#### Action item:
Copy out all the text in the data below word for word, line for line, leaving out the pictures.

#### Extracted material:
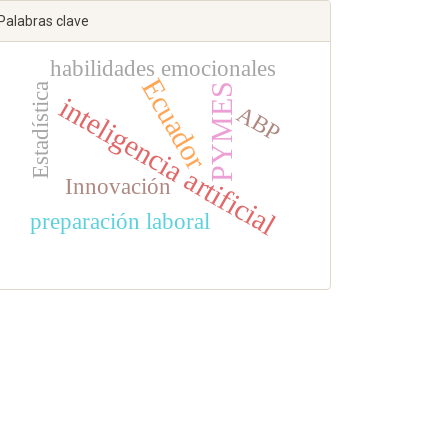
Palabras clave
habilidades emocionales
Ecuador
PYMES
Estadística
inteligencia artificial
ABP
Innovación
preparación laboral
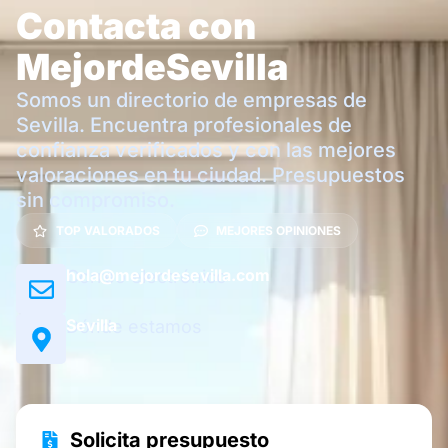
Contacta con
MejordeSevilla
Somos un directorio de empresas de
Sevilla. Encuentra profesionales de
confianza verificados y con las mejores
valoraciones en tu ciudad. Presupuestos
sin compromiso.
TOP VALORADOS
MEJORES OPINIONES
hola@mejordesevilla.com
Correo electrónico
Sevilla
Dónde estamos
Solicita presupuesto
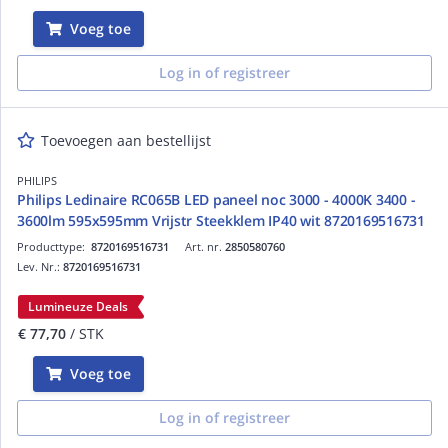
Voeg toe
Log in of registreer
Toevoegen aan bestellijst
PHILIPS
Philips Ledinaire RC065B LED paneel noc 3000 - 4000K 3400 -
3600lm 595x595mm Vrijstr Steekklem IP40 wit 8720169516731
Producttype:
8720169516731
Art. nr.
2850580760
Lev. Nr.:
8720169516731
Lumineuze Deals
€ 77,70
/ STK
Voeg toe
Log in of registreer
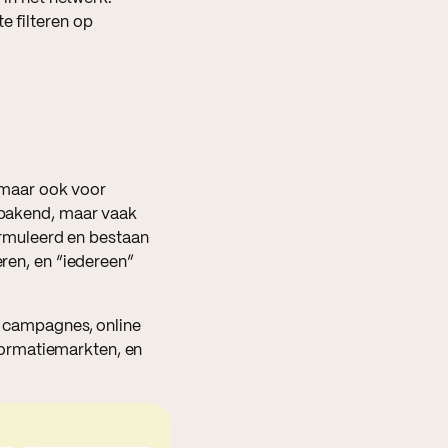
e filteren op
, maar ook voor
gebakend, maar vaak
rmuleerd en bestaan
eren, en “iedereen”
ia campagnes, online
formatiemarkten, en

#### Exercise result:
Palabras clave
habilidades emocionales
Ecuador
PYMES
Estadística
inteligencia artificial
ABP
Innovación
preparación laboral
Contacta con
MejordeSevilla
Somos un directorio de empresas de
Sevilla. Encuentra profesionales de
confianza verificados y con las mejores
valoraciones en tu ciudad. Presupuestos
sin compromiso.
TOP VALORADOS
MEJORES OPINIONES
hola@mejordesevilla.com
Correo electrónico
Sevilla
Dónde estamos
Solicita presupuesto
Voeg toe
Log in of registreer
Toevoegen aan bestellijst
PHILIPS
Philips Ledinaire RC065B LED paneel noc 3000 - 4000K 3400 -
3600lm 595x595mm Vrijstr Steekklem IP40 wit 8720169516731
Producttype:
8720169516731
Art. nr.
2850580760
Lev. Nr.:
8720169516731
Lumineuze Deals
€ 77,70
/ STK
Voeg toe
Log in of registreer
e filteren op
, maar ook voor
gebakend, maar vaak
rmuleerd en bestaan
eren, en “iedereen”
ia campagnes, online
formatiemarkten, en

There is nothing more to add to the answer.